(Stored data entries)
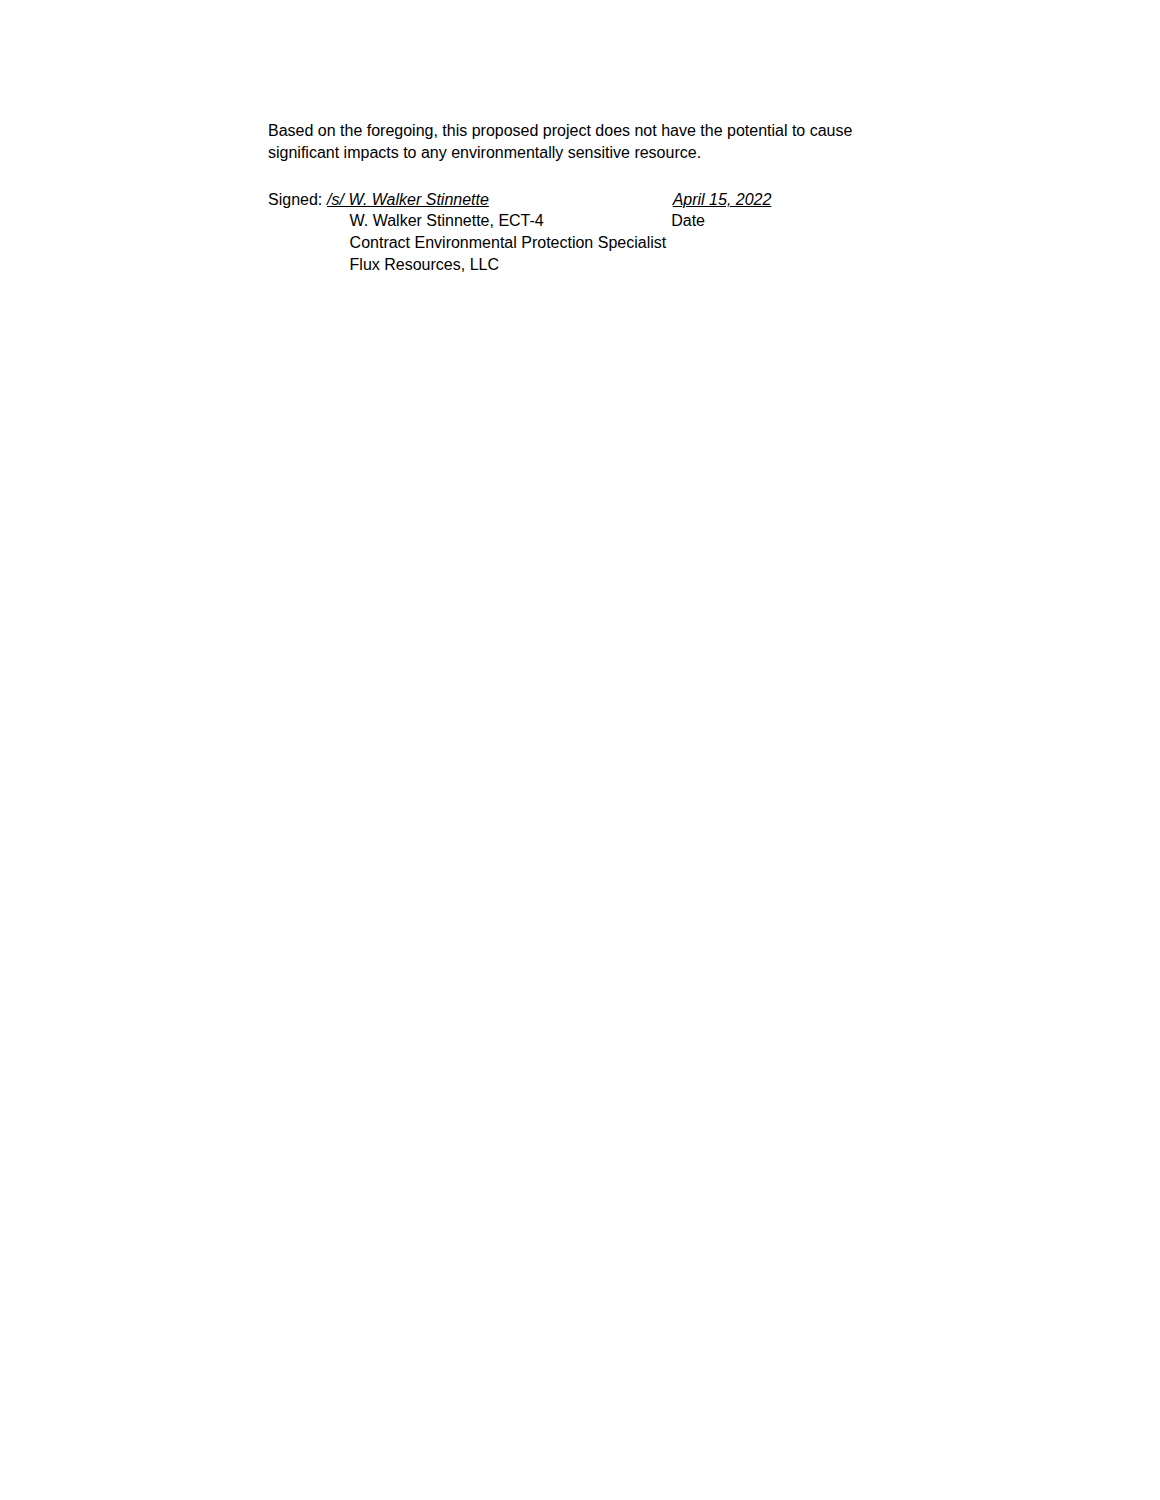Based on the foregoing, this proposed project does not have the potential to cause significant impacts to any environmentally sensitive resource.
Signed: /s/ W. Walker Stinnette April 15, 2022
W. Walker Stinnette, ECT-4 Date
Contract Environmental Protection Specialist
Flux Resources, LLC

Work to complete: Your job is to repeat every entry exactly, keeping all pictures out of the copy.

Exercise response:
Based on the foregoing, this proposed project does not have the potential to cause significant impacts to any environmentally sensitive resource.
Signed: /s/ W. Walker Stinnette April 15, 2022
W. Walker Stinnette, ECT-4 Date
Contract Environmental Protection Specialist
Flux Resources, LLC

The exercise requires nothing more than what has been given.